In response, there is evidence of investor confidence, and the markets are bullish. After just one hundred days of the GNU, few South Africans are likely feeling the positive effects of any such developments yet, although one indicator suggests that poor people, too, are more optimistic: a downward trend in the number of service delivery protests. When I called Freddy, a community activist I had met on that Northwest barnstorm, he told me that there was a will for the government to succeed in his poor community: “We need it to happen,” he said.

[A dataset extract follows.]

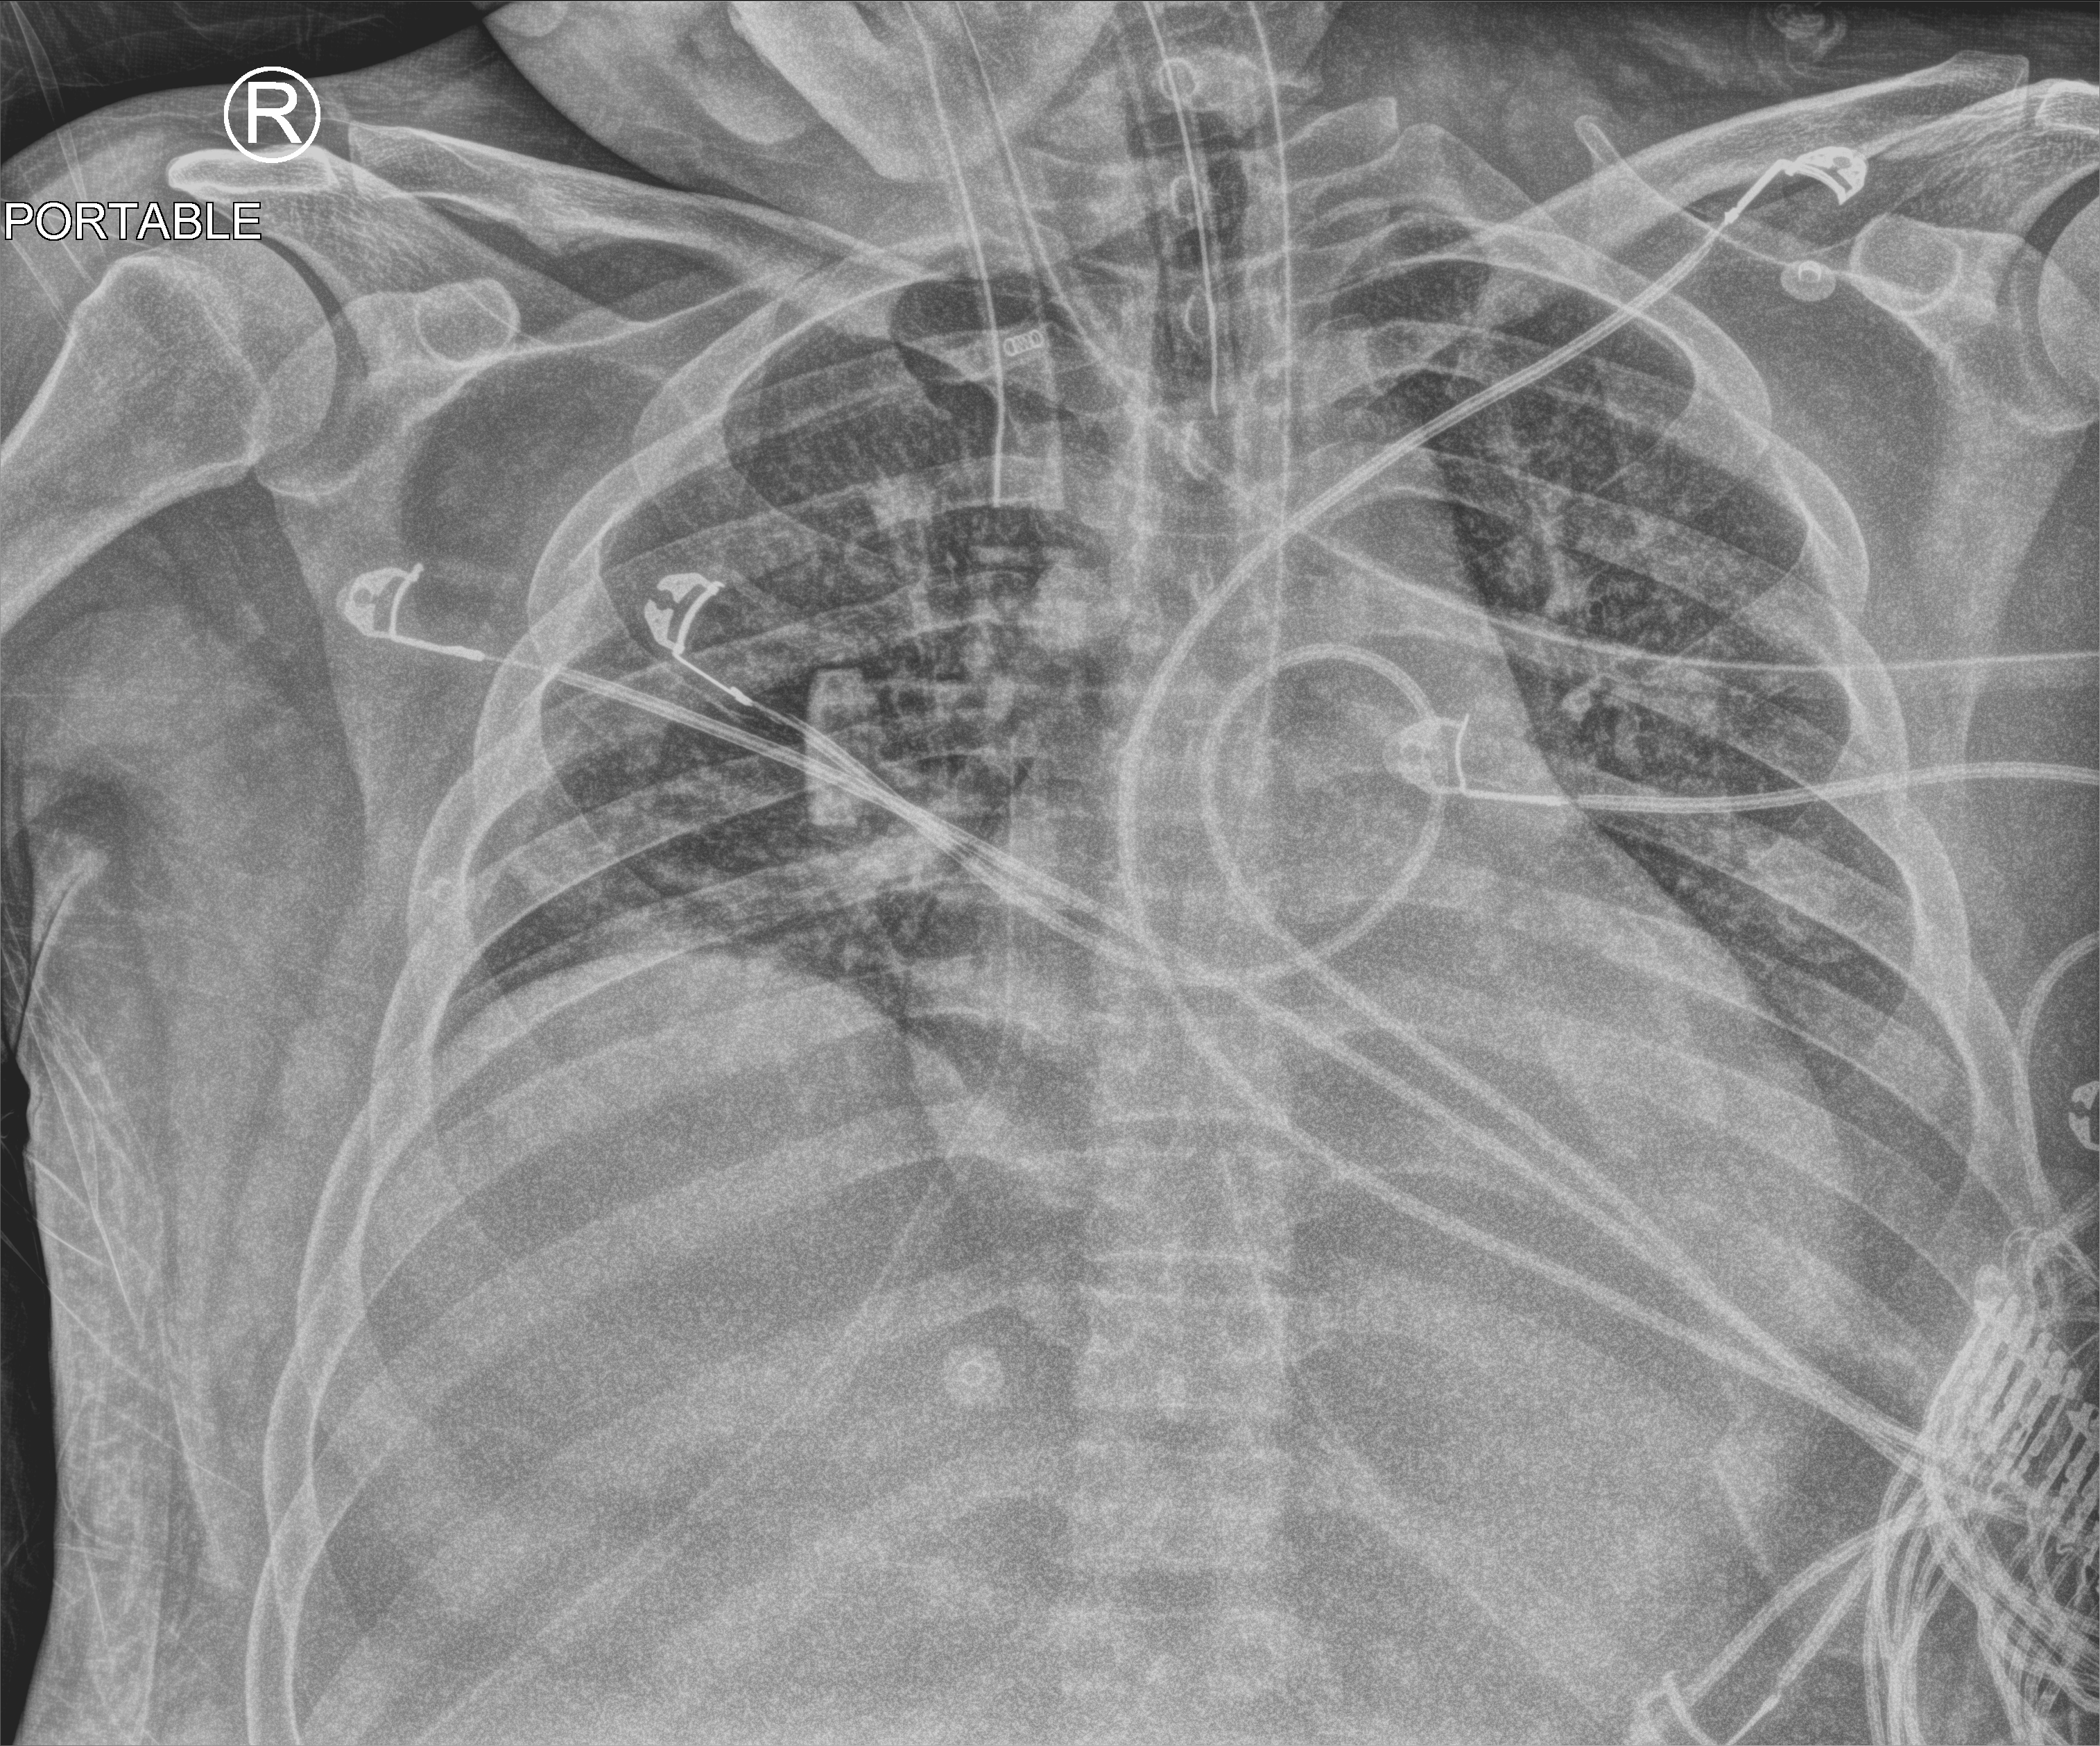
Portable chest radiograph. Male patient hospitalised with COVID-19, age 18–59 years.
Hospital-stay facts (about this admission, not read from this image; timing relative to this image not recorded): length of hospital stay: 61 days; mechanically ventilated during this hospital stay: yes.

Responding to Ramaphosa’s speech opening parliament, the DA’s John Steenhuisen divided South Africa’s politicians into two categories: “builders” and “breakers.” To develop that metaphor, he reached into nature. The “builders,” he suggested, were weaver-birds who worked together to build their colonies, coming together to protect their eggs from the “breakers” outside: poisonous snakes. But in fact the usual breakers of weavers’ nests are not outsiders at all, and they do not cause damage out of wanton destructiveness, or some misplaced ideology, or even a need to eat. Rather, they are the female birds who judge the work of their mates inadequate for the task ahead and force the poor males to do it all over again. Steenhuisen might not have realized how apt his metaphor was, now that the GNU is tasked with building a nest that most South Africans will accept.